En tercer lugar, antes del castigo eterno, el pecador voluntariamente dirige su mente a considerar otras cosas además de la sabiduría de Dios manifestada en el "orden de la justicia". Con el castigo del infierno, el pecador condenado no puede evitar tener su mente puesta en la sabiduría de Dios manifestada en ese orden.
Sin embargo, a diferencia de los bienaventurados en el cielo, a quienes el orden de Dios les da alegría y felicidad, el pecador condenado experimenta tormento al tener su mente fija en la verdad de este orden. Esta rectificación de la mente desordenada, nuevamente, es remediación.

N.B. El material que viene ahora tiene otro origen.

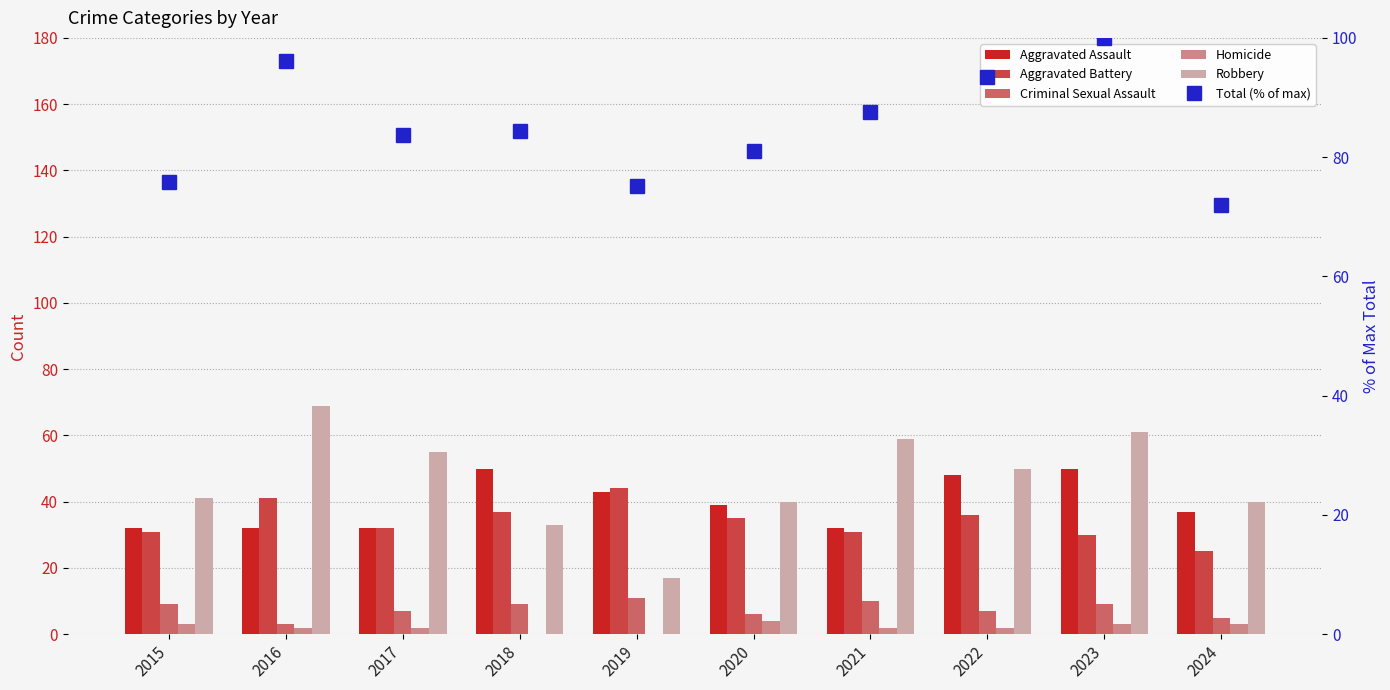

True or false: Aggravated Battery has a value of 47.5 at 2021.

False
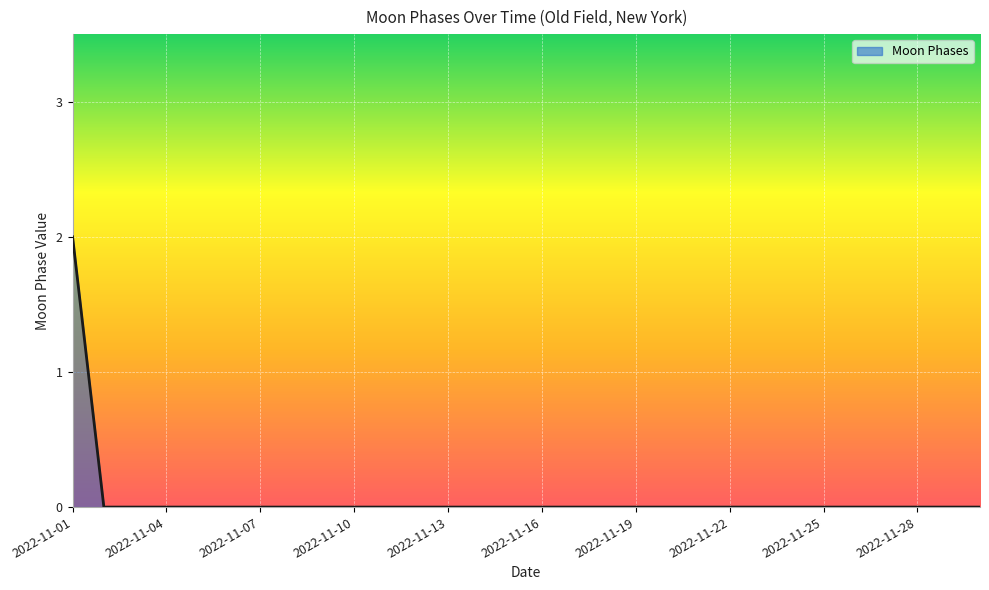

Is this an area chart (filled region under the line)?

Yes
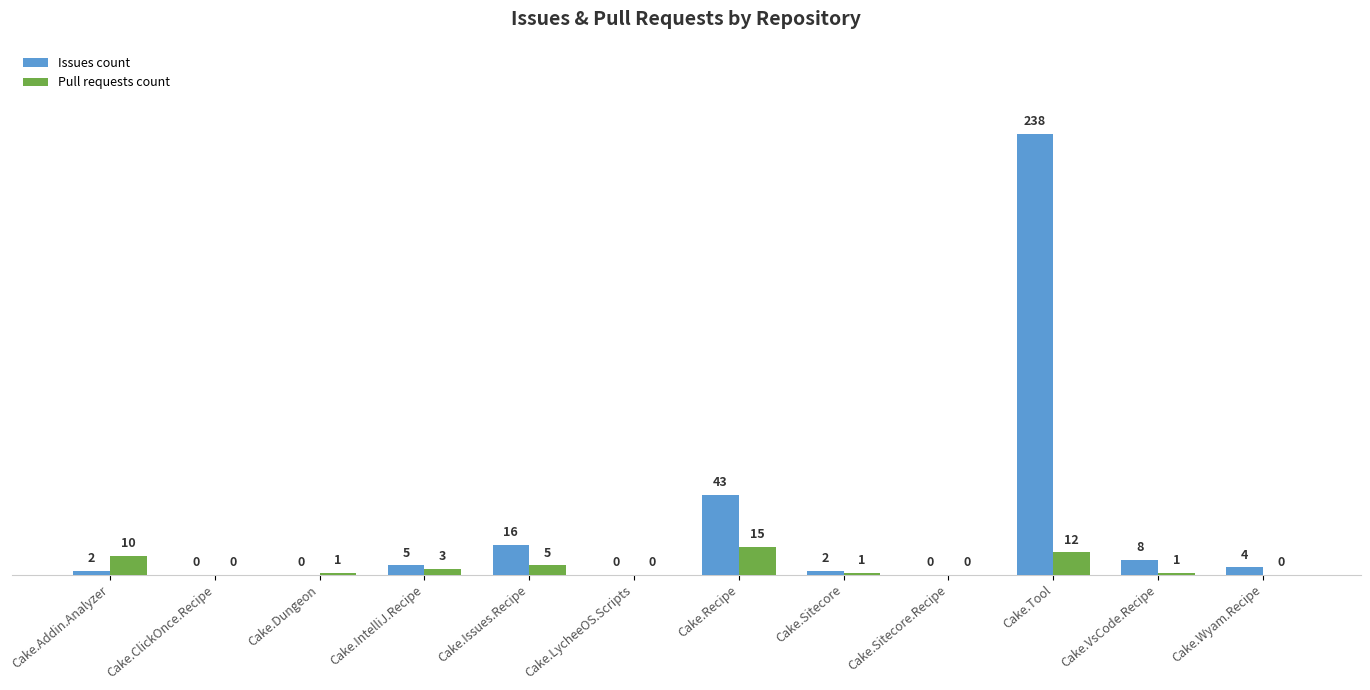

Is the value of Issues count at Cake.Issues.Recipe greater than the value of Pull requests count at Cake.Recipe?

Yes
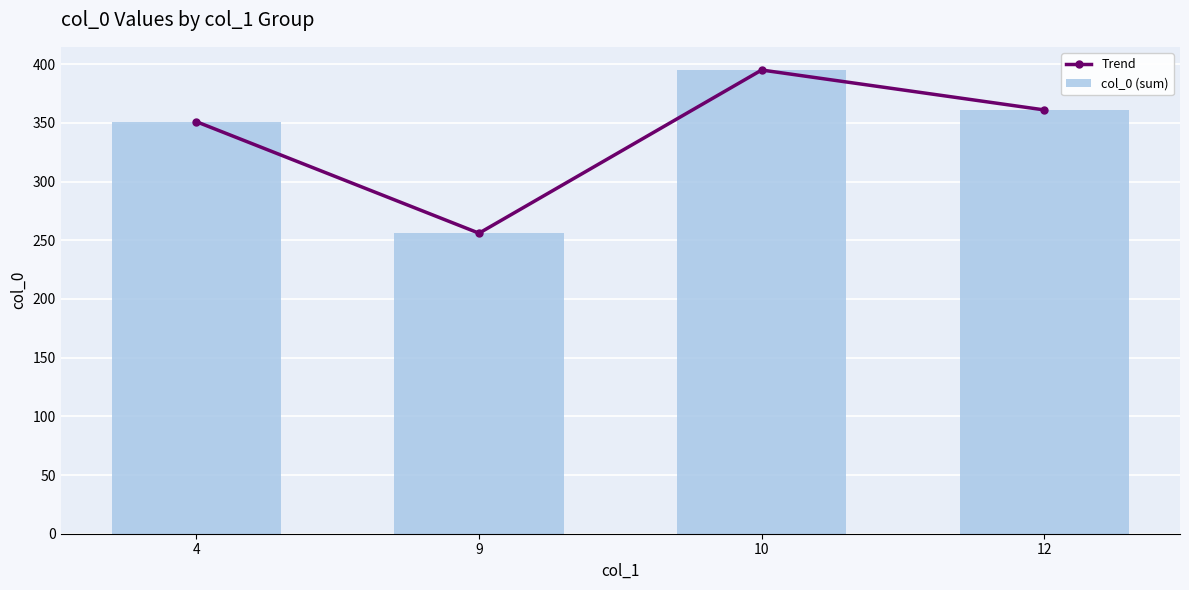

Reading left to right, list all the values displayed in this chart.

Trend: 4=351	9=256	10=395	12=361
col_0 (sum): 4=351	9=256	10=395	12=361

De modo que el castigo del infierno no carece por completo de remedio. No es el tipo de remediación en la que nos gusta pensar en esta vida, donde un pecador descubre su pecado, se arrepiente y gana el cielo por su cambio de corazón. Es decir, no trae consigo reformas en la voluntad de los condenados. ¡Pero Dios nos da muchas, muchas oportunidades en la vida para volver a él! La creencia en el infierno ciertamente no descarta eso; de hecho, creer en un infierno eterno puede profundizar nuestro aprecio por las oportunidades ilimitadas que Dios en su misericordia brinda a los pecadores para cambiar sus caminos mientras aún viven.
Pero todo tren tiene que detenerse en algún momento. Y así, para el pecador tan decidido a saborear su pecado que todas las oportunidades del mundo no lo disuadirán en la vida, existe el infierno. Ahí es donde la mente ya no puede negar aquello en lo que debería centrarse: es decir, la verdad del diseño de Dios para el comportamiento y la felicidad humanos, o el "orden de justicia". Y los condenados siempre serán recordado de esta verdad.